Employee Ownership Trusts 'EOTs' are a useful tool for succession planning whereby a controlling interest in a trading company can be passed to the company's employees with the associated disposal being free of CGT for the vendor.
An EOT is set up with at least one trustee. The shareholders of the company sell more than 50% of the current share capital to the EOT under a share purchase agreement. The purchase price is left outstanding as a debt owed by the EOT to the vendor shareholders. The company uses its future profit to make payments to the EOT which in turn pays down the debt to the vendor. There can be a third-party financing arrangement should the vendor require the proceeds earlier than the company can create profits.
For the vendor to receive their full consideration, the company must remain profitable as it is these future profits which are used to repay the vendors debt.
The shares held by the employee benefit trust will be held by trustees acting for the employees. The selection of trustees may well be difficult, as one would be seeking those who are fully aware of their duties. While directors of the underlying company can act as trustees it is advisable to keep director trusteeships to a minimum to avoid conflicts of interest. Trustees’ obligations are prescribed by law and to a considerable extent, require the trustees to act cautiously, which may mean that they are disinclined to allow the company to borrow to any great extent and there may be other occasions when their obligations override what would be seen as normal commercial behaviour. Trustees are also exposed to personal liability, which again acts as a natural inhibitor as to their appetite for risk.
If any disqualifying events occur in the tax year the EOT acquires the shares, or the following tax year then the capital gains tax advantages for the vendor will be withdrawn and capital gain tax will be payable. If any disqualifying events occur after this period then there will be a deemed disposal resulting in CGT payable by the EOT trustees. Avoiding UK CGT in this situation could be possible by ensuring the EOT is not UK tax resident by appointing professional overseas trustees.

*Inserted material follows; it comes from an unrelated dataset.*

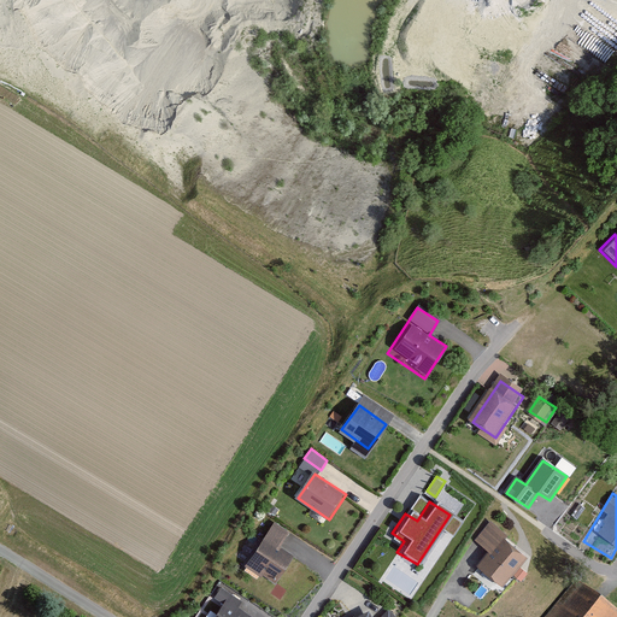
[(286,532),(272,522),(245,562),(275,581),(293,554),(277,545),(286,532)]
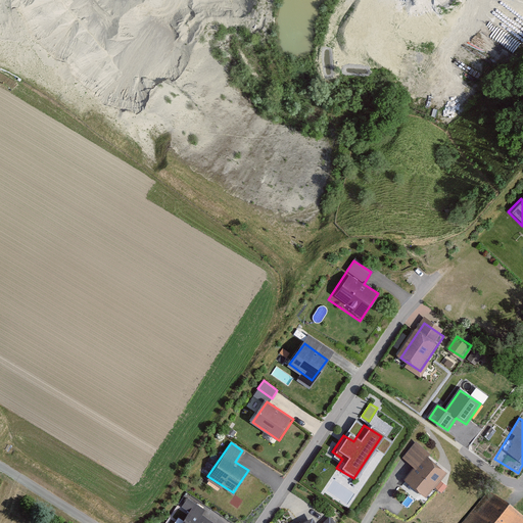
[(433,454),(412,479),(432,496),(454,471),(433,454)]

The trustees would normally be able to control whether a disqualifying event occurred or not. The following are disqualifying events:
All eligible employees must be able to benefit from the scheme and distributions from the scheme must be made on the same terms to all beneficiaries. However, the £ amount of any distribution can change depending on the following factors: length of service, hours worked and remuneration level. For example, you could set a bonus of £100 per year worked.

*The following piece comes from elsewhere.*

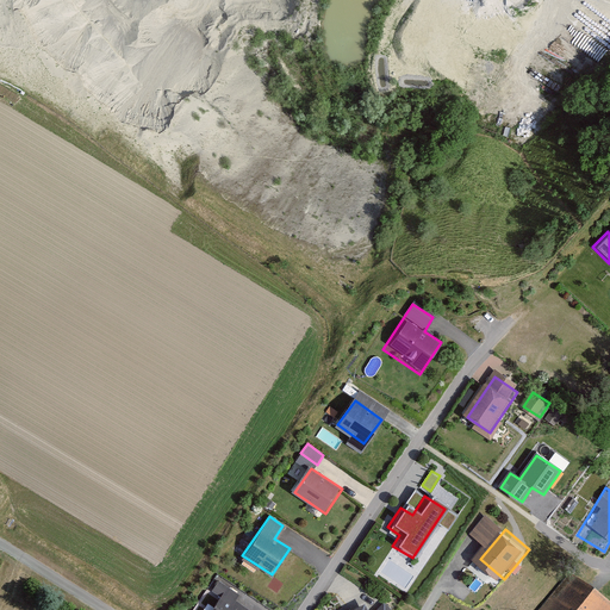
[(609,609),(609,603),(568,572),(539,609),(609,609)]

Per tax year a £3,600 bonus can be paid from the company controlled by the EOT to the EOT beneficiary free of income tax, although NIC would still be payable. Any bonus paid in excess of £3,600 would be subject to the usual payroll taxes.

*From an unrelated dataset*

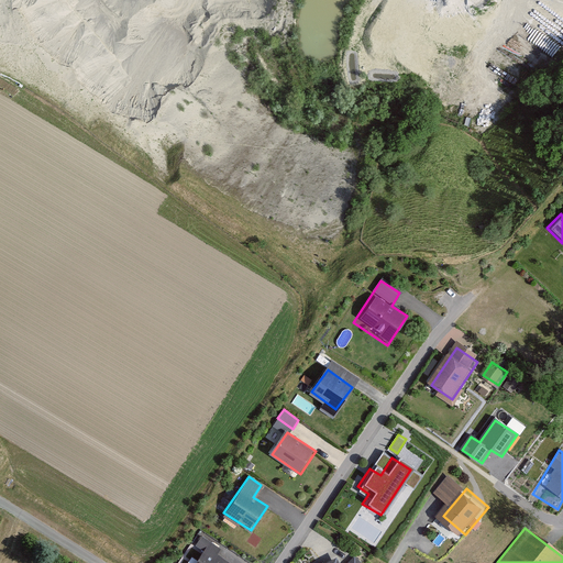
[(220,548),(199,533),(195,540),(203,547),(192,562),(232,562),(217,553),(220,548)]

It would be advisable to seek a professional share valuation ahead of such a transaction as there is no mechanism to agree a valuation with HMRC for this purpose.
IHT planning should be carried out along side the transaction for the vendor as they would be selling an asset which would likely qualify for 100% Business Property Relief for cash and/or a loan balance which would not qualify for the relief.
The EOT is considered independent for the purposes of most share incentive schemes for example EMI schemes and SIPs.
It is also possible for businesses held by partnerships to be sold to an EOT in a process that involves the partnership incorporating prior to the sale to the EOT.